Перл закатила глаза. Это все она знала и могла проделать сама.

— И сходите в аптеку. Ему нужна болеутоляющая смесь.

Про это тоже все знали.

Киракос оглядел комнату. Самая обычная спальня, ничего особенного, кровать, шкаф, стул, брачное ложе, на котором были зачаты и рождены дети раввина. «Старик так и умрет в этой постели», — подумал Киракос и на мгновение позавидовал раввину: у него есть семья — самая простая радость в этой жизни.

Йосель стоял у постели раввина. Большинство женщин вернулись по домам, но он так и не видел Рохели. Надо пройти мимо дома Зеева. Может, постучать в дверь — ибо разве они не славно бились плечом к плечу, не стали товарищами по оружию, он и муж его возлюбленной?

— Я слышал, Майзель погиб, — сказал Киракос. — Весьма сожалею.

— Майзель погиб? — воскликнул рабби Ливо. — Нет-нет, этого не может быть, он не мог погибнуть!

— Погиб, — подтвердила Перл. — Наш мэр Майзель. И еще пятеро, включая двух женщин и одного мальчика, который встал перед своей матерью и спас ее ценой собственной жизни.

— Боже милостивый…

Раввин опустил глаза и начал читать «Йитгадал Вейиткадаш» — «возвеличенные и освященные именем Божьим».

— И глава Похоронного общества тоже погиб.

— Не надо, Перл, хватит.

— Я очень сожалею, — повторил Киракос. Он действительно сожалел, хотя сам не понимал почему.

— Мы будем оплакивать нашу утрату, — из глаз раввина текли слезы. — Подумать только, до чего я дожил! Майзель, лучший из людей, и маленький мальчик, который спасал свою мать!

— Раввин устал. Пожалуй, фрау, вам лучше будет покинуть комнату, пока я буду зашивать рану.

— Я совершенно определенно никуда не уйду.

— Перл, — простонал раввин. — Хватит, достаточно. Майзель, из всех остальных именно Майзель. Почему Майзель, Перл?

— А почему вообще кто-то, Йегуда? Кто из нас заслуживает смерти?

— Иглу, Сергей.

— Вот игла.

— Продень в нее нить.

— Продел.

Несколько месяцев назад точно так же он зашивал кисть императору. Теперь — эта тонкая старческая рука. Киракос зашивал, накладывая аккуратные стежочки, чтобы на разорванной плоти не осталось потом уродливого красного шрама.

— Ну вот, — сказал Киракос, выпрямляя спину. — Император хочет знать, что будет с секретом после того, как несколько евреев погибли.

— Разве вы не видите, что рабби устал? — спросила Перл. — Вы сами только что сказали, что ему нужен покой.

— Император хочет знать, что будет с секретом теперь, когда несколько евреев погибли, — терпеливо повторил Киракос. — Я ничего не могу поделать.
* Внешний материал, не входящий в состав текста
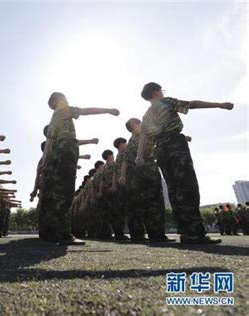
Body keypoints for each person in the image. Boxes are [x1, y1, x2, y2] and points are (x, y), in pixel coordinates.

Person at [136, 82, 233, 244]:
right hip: (175, 145)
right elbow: (192, 104)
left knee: (174, 190)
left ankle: (186, 232)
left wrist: (139, 156)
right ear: (155, 92)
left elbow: (143, 137)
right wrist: (219, 105)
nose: (162, 92)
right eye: (161, 90)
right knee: (187, 187)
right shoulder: (166, 102)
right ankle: (195, 234)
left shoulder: (146, 115)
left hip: (160, 149)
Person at [39, 92, 120, 245]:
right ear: (60, 100)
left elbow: (49, 142)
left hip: (56, 154)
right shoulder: (64, 110)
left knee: (56, 192)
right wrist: (108, 110)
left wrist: (45, 160)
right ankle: (64, 234)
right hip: (67, 150)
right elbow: (86, 111)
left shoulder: (54, 118)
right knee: (65, 191)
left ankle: (52, 232)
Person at [119, 118, 173, 242]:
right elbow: (126, 160)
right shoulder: (144, 135)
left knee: (138, 204)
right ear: (134, 125)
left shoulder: (130, 141)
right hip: (147, 169)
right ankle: (156, 234)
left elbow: (125, 160)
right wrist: (123, 175)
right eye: (138, 123)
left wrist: (123, 175)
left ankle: (138, 235)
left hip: (134, 175)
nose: (141, 125)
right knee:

Я должен спросить. Он велел мне спросить.

— Вон, — сказала Перл, указывая пальцем на дверь. — Вон отсюда.

— Вы оба — вы, рабби, и голем — должны явиться в замок, чтобы оценить потерю необходимых слов. Я говорю от имени императора, не от своего.
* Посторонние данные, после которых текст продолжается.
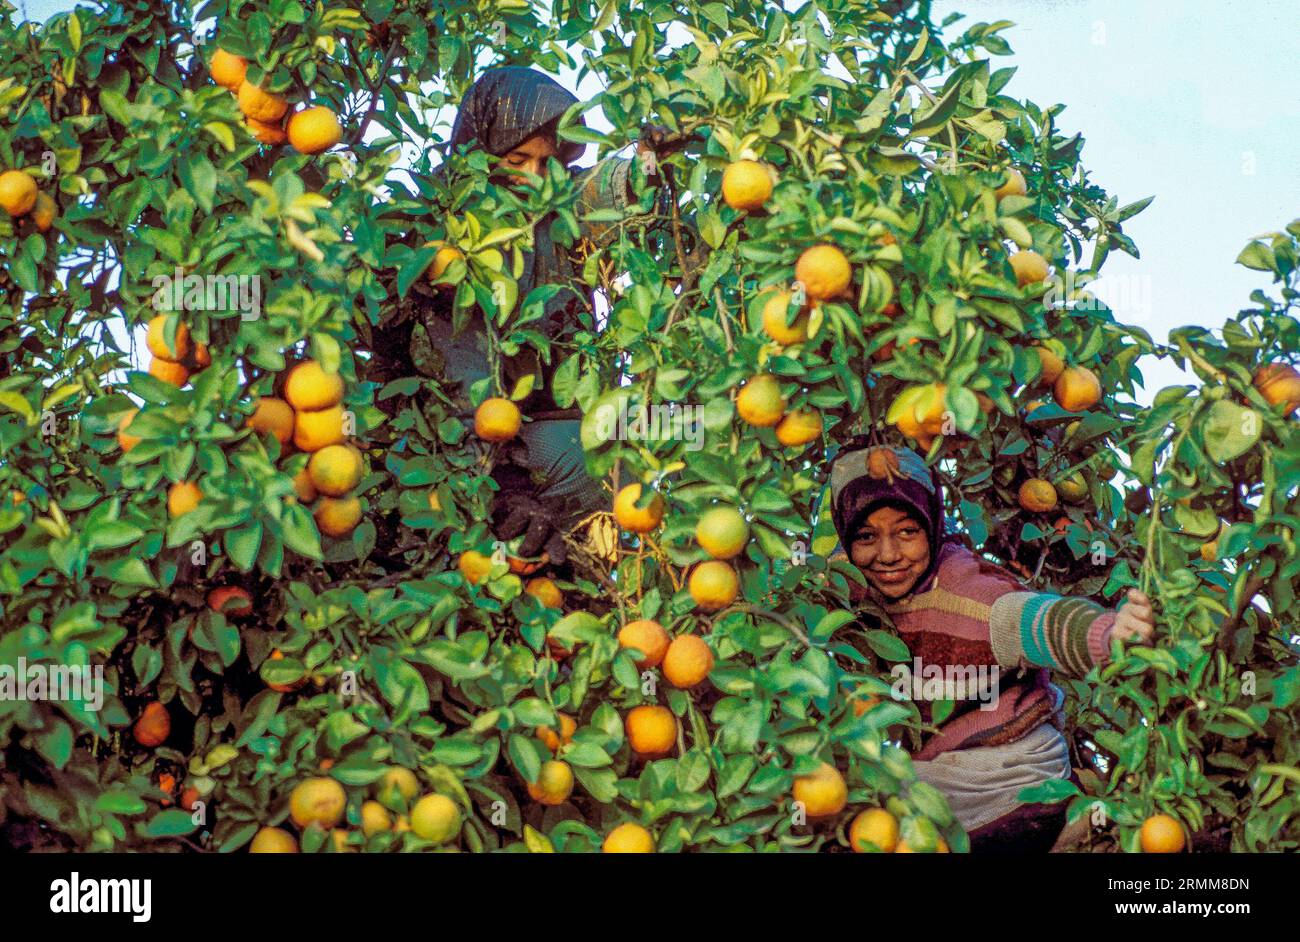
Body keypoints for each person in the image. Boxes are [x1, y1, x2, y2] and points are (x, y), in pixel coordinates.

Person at [826, 440, 1156, 852]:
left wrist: (1109, 634)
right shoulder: (850, 595)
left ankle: (1069, 827)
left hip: (1014, 782)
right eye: (866, 536)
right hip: (940, 778)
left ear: (930, 525)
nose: (888, 554)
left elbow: (1034, 622)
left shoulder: (965, 591)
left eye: (907, 532)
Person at [425, 66, 679, 563]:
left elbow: (603, 190)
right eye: (517, 159)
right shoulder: (447, 233)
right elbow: (454, 365)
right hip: (490, 435)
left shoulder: (556, 207)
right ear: (481, 152)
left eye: (548, 162)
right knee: (591, 464)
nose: (533, 177)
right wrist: (503, 483)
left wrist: (648, 160)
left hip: (554, 420)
— В самом деле? Может, вы вообще всегда говорите от имени императора и никогда от своего? — осведомилась Перл.

— Император только что спас ваше маленькое гетто, рабби. Вашей жене следует хорошенько это запомнить.
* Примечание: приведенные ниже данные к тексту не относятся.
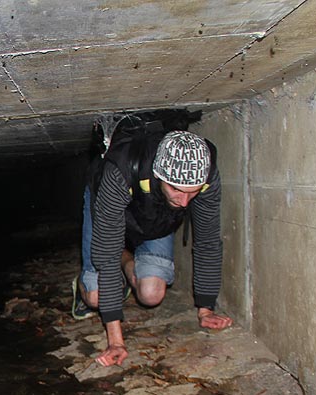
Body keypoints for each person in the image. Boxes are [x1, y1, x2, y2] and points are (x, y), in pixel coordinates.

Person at [72, 128, 233, 367]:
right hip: (108, 203)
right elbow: (106, 253)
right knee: (96, 297)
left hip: (155, 214)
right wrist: (115, 339)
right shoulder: (119, 172)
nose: (185, 202)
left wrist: (206, 309)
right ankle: (83, 286)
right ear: (159, 177)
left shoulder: (206, 177)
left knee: (151, 294)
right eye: (177, 190)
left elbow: (207, 240)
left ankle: (126, 262)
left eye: (193, 192)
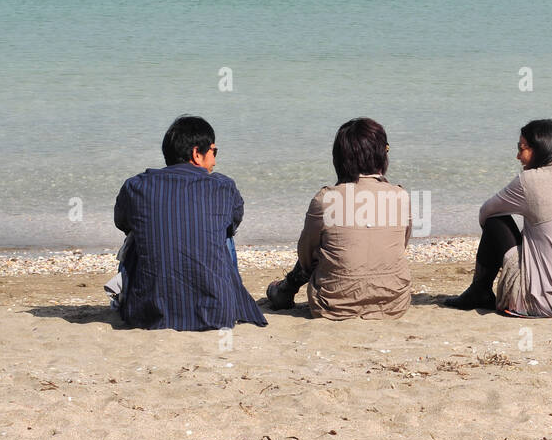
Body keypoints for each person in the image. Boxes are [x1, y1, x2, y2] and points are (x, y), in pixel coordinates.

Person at [109, 115, 267, 331]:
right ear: (196, 153)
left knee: (139, 232)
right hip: (216, 313)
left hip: (147, 315)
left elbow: (122, 222)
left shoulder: (135, 186)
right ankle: (222, 295)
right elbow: (234, 222)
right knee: (225, 234)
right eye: (214, 152)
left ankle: (150, 296)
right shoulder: (223, 187)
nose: (215, 161)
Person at [442, 119, 552, 317]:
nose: (517, 156)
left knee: (495, 221)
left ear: (540, 149)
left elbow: (486, 212)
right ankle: (479, 290)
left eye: (521, 148)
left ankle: (479, 290)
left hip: (545, 301)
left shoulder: (528, 181)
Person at [266, 118, 412, 319]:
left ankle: (285, 289)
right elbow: (400, 244)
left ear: (340, 158)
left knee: (323, 245)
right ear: (380, 155)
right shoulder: (400, 196)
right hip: (394, 303)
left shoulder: (325, 199)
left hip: (333, 304)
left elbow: (306, 257)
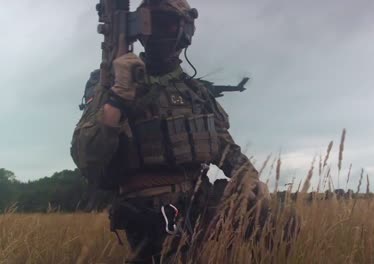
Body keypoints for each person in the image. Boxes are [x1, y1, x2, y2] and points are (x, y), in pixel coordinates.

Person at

С этими словами Киракос поклонился и ушел в сопровождении своего молчаливого помощника.

— Они завернули за угол, — сообщил Кеплер. — Они у ворот, проходят ворота, уже на улице, все, уходят.

— Теперь императору потребуются все слова, — произнес рабби Ливо.

— С бабочками все идет превосходно, — с надеждой произнес Кеплер.

— Да, с бабочками все просто замечательно, — согласился Карел.

— Как бы замечательно с ними ни шло, — заметила Перл, — вечно они жить не будут.

Перейти на страницу:

Похожие книги

Аламут (ЛП)
Аламут (ЛП)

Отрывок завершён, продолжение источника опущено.